Most pain practitioners acknowledge that opioid therapy in sufficient doses can ameliorate acute and chronic intractable pain, and addition of adjuvant medications such as antidepressants, anticonvulsants, and anti-inflammatory medication improves response. However, opioids alone cannot provide long-term relief because of tolerance, opioid-induced hyperalgesia, or side effects. Pain practitioners are also well aware that other nonopioid therapies, such as intravenous infusion of local anesthetics or ketamine, inhalation of nitrous oxide, or conduction block, provide reliable analgesia for patients suffering from intractable pain probably via a different mechanism than activation of opioid receptors.

If upregulation of non-opioid-dependent ascending nociceptive pathways is shown to be a cause of pain from opioid tolerance or opioid-induced hyperalgesia, providers may consider adding GABA agonist to the medication regime of opioid-tolerant patients. Interestingly, our patients who suffer from intractable pain have learned that alcohol and benzodiazepines, both indirect GABA agonists, provide additional, but unsafe, analgesia when combined with opioids. In addition to increasing GABA, decreasing glutamate or blocking glutamate receptors could possibly attenuate the excitatory activity of non-opioid-dependent pathways.

2.5. Possible Flaws in the Hypotheses

As espoused by most investigators, opioid tolerance is believed to be caused by ligand-receptor inefficiency [44]. Evidence suggests that endocytosis, downregulation of receptors, upregulation of P-glycoprotein, and mu/delta heterodimer formation may be causes of tolerance [4547]. The hypotheses presented in this paper, regardless of how elegant they may appear, could be inaccurate.

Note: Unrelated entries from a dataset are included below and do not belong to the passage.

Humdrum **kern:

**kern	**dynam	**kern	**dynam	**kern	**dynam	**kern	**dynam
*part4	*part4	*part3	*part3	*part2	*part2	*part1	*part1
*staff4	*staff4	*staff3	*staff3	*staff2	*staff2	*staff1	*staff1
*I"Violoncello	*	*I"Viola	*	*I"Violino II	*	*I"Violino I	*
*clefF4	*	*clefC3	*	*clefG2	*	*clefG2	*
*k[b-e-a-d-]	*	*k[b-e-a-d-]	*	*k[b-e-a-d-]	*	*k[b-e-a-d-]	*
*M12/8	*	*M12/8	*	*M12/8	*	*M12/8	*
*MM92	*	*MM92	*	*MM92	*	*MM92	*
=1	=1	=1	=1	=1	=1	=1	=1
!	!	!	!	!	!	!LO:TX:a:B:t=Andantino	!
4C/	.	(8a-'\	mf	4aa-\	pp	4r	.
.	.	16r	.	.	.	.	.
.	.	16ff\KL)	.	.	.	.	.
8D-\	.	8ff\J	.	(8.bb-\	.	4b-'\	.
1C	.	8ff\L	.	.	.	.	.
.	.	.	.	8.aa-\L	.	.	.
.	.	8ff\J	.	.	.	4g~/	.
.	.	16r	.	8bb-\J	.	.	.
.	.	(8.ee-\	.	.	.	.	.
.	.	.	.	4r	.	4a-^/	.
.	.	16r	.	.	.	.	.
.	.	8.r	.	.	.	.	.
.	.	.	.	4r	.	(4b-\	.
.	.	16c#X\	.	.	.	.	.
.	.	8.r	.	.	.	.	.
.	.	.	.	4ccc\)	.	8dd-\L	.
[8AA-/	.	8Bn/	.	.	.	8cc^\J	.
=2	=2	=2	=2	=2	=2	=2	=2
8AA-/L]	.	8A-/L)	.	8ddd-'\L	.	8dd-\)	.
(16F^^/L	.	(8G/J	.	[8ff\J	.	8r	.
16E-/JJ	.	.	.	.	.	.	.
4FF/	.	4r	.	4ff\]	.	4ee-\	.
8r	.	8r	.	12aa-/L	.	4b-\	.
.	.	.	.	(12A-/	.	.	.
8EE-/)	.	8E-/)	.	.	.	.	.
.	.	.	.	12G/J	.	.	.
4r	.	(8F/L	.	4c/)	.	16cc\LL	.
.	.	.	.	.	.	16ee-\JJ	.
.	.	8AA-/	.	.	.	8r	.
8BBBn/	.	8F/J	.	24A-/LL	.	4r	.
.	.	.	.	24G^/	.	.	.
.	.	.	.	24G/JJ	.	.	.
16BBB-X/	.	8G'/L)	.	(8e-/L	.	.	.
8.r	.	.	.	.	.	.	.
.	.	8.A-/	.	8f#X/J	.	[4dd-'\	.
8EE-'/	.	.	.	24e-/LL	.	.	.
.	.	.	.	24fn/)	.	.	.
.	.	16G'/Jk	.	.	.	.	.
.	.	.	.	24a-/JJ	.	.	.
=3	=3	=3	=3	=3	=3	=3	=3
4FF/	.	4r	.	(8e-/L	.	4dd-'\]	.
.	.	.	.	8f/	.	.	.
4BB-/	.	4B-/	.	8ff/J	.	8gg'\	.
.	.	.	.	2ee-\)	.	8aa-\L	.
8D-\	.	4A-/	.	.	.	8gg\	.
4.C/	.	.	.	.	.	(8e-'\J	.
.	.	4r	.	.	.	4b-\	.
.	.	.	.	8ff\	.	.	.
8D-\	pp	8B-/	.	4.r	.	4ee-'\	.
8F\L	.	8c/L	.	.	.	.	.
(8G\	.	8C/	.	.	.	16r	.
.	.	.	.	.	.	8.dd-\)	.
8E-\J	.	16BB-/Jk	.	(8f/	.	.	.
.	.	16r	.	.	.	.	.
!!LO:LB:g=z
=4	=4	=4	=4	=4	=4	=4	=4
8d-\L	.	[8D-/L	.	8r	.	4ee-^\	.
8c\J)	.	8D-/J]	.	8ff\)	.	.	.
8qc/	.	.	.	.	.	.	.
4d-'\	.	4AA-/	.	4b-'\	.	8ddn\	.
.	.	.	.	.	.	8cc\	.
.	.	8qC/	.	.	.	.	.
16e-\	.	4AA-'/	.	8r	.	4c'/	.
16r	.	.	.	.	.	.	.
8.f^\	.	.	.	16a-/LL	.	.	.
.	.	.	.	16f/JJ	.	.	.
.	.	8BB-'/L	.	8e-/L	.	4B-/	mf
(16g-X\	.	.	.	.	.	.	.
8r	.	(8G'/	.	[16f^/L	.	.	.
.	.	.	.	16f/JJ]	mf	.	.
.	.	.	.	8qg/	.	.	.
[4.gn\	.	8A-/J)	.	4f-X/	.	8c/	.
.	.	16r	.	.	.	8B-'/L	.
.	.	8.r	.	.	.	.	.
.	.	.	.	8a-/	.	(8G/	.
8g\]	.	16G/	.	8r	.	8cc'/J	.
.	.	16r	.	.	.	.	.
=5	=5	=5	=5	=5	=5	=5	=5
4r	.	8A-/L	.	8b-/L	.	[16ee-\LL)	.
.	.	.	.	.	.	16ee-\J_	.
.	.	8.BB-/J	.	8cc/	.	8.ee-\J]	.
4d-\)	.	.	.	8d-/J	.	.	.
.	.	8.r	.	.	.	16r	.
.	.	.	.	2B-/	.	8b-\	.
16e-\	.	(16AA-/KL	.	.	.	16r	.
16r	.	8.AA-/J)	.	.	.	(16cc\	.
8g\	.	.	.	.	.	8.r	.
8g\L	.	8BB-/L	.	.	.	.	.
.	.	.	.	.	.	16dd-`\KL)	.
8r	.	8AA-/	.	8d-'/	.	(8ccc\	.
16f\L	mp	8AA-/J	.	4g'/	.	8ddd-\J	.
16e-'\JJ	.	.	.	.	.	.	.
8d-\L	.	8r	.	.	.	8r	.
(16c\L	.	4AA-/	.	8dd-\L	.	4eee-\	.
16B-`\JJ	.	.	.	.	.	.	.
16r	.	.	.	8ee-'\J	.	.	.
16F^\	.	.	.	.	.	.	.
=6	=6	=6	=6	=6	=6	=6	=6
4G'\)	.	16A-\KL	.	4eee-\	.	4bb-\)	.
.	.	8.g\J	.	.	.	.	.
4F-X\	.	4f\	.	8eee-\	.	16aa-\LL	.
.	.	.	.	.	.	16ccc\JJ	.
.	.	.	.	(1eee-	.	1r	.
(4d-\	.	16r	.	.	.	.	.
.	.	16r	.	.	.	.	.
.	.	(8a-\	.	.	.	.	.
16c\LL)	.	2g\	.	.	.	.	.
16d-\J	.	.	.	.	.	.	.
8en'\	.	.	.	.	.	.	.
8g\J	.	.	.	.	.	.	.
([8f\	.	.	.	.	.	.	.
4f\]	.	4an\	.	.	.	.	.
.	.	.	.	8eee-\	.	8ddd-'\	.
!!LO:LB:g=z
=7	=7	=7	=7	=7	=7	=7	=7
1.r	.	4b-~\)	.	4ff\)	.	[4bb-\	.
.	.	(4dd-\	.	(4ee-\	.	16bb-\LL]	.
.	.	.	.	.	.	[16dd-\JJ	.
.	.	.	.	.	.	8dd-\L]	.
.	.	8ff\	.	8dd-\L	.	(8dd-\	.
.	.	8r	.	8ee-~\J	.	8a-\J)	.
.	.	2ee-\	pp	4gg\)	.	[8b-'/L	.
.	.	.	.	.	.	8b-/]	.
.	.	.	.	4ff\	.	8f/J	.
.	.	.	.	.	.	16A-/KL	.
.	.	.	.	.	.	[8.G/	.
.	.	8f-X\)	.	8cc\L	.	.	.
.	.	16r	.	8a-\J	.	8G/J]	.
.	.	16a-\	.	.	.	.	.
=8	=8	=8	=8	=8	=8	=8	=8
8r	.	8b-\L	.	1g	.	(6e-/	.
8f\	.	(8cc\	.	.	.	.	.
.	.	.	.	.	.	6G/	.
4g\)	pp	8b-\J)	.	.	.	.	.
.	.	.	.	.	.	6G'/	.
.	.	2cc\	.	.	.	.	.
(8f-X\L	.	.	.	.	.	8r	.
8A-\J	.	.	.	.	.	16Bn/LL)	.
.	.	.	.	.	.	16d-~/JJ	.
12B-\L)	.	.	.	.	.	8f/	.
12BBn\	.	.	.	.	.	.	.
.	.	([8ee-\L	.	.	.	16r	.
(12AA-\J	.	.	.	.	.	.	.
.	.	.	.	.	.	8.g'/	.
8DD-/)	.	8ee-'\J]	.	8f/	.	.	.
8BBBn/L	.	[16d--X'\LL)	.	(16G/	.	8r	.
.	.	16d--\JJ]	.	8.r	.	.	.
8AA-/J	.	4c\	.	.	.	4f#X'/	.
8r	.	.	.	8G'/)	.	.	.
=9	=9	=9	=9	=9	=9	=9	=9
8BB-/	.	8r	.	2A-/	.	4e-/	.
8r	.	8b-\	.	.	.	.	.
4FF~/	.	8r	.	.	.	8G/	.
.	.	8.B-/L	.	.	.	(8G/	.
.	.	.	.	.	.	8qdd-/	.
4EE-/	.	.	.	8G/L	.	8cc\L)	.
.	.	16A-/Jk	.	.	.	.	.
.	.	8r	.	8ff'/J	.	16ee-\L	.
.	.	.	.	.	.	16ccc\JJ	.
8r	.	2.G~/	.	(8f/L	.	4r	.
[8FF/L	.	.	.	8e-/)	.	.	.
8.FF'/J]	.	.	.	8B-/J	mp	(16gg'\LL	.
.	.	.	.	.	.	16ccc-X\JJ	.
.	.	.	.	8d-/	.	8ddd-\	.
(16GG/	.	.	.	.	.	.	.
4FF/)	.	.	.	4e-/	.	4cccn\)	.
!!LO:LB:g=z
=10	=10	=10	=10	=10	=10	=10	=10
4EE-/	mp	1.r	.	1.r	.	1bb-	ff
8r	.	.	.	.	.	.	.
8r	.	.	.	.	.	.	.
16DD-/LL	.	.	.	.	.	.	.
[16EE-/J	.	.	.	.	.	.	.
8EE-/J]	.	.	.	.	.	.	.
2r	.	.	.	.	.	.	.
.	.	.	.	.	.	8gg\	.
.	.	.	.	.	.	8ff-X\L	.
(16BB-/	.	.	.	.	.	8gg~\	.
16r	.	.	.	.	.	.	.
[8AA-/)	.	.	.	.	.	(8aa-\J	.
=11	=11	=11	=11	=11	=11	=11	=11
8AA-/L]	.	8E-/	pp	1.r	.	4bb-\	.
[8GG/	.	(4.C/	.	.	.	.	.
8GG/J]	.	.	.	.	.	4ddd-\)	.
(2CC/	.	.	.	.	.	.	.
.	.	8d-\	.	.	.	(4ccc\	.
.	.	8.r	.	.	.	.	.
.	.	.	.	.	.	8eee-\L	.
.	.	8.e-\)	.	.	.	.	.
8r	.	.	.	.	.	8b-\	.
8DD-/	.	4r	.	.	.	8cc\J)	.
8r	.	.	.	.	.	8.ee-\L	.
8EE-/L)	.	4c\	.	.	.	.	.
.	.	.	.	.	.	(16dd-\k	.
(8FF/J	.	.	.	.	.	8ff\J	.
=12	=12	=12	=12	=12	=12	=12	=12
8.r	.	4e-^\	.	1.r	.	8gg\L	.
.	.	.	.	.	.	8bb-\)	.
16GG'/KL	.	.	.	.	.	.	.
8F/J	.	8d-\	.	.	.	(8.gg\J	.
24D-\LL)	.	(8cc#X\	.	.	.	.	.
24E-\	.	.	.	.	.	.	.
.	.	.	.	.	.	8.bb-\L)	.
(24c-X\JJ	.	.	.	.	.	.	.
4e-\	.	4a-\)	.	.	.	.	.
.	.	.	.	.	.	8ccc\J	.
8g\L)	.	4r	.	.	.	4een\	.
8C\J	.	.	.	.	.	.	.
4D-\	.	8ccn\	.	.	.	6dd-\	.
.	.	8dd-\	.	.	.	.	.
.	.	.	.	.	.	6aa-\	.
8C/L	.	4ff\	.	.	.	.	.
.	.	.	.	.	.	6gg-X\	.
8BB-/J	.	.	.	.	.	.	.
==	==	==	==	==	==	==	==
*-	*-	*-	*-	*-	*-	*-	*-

However, this author is not aware that in the current medical literature, location of human opioid receptors has been correlated with known ascending nociceptive pathways, and the significance of this observation extrapolated to possible etiologies of opioid tolerance and opioid-induced hyperalgesia.

3. Conclusion

Intractable pain is one of the leading causes of worldwide suffering. Opioids are the most consistent, efficacious, and cost-effective analgesics available. Tolerance to opioids limits their effectiveness, and some aspects of this phenomenon are unique to opioids when compared to other G-protein receptor ligand systems. One hypothesis of this paper is that some aspect of opioid tolerance is caused by homeostatic upregulation of non-opioid-mediated ascending nociceptive pathways, including the thalamocortical and ventral spinothalamic tracts and possibly the midline dorsal column tract. Another hypothesis is that upregulation of these tracts may contribute to opioid-induced hyperalgesia. As one observes in clinical practice, therapy with adjuvant agents combined with opioids, rather than opioids alone, produced the best outcome for the treatment of intractable pain. Aside from presumed stimulation of descending inhibitory tracts from some adjuvants, one possible explanation for these outcomes is that these therapies inhibit nonopioid ascending dependent tracts as well as opioid-dependent tracts. This paper offers a hypothetical explanation based on neuroanatomic correlation as to why adjuvants plus opioid therapy are most successful and single-opioid therapy usually fails. When shown a comparison of opioid and non-opioid ascending nociceptive dependent tracts, physicians and patients may develop a better understanding of their therapy.

Conflict of Interests

The author has no conflict of interests to declare pertaining to the publication of this paper.


The author would like to thank Kathy Gage of Duke University for editorial assistance.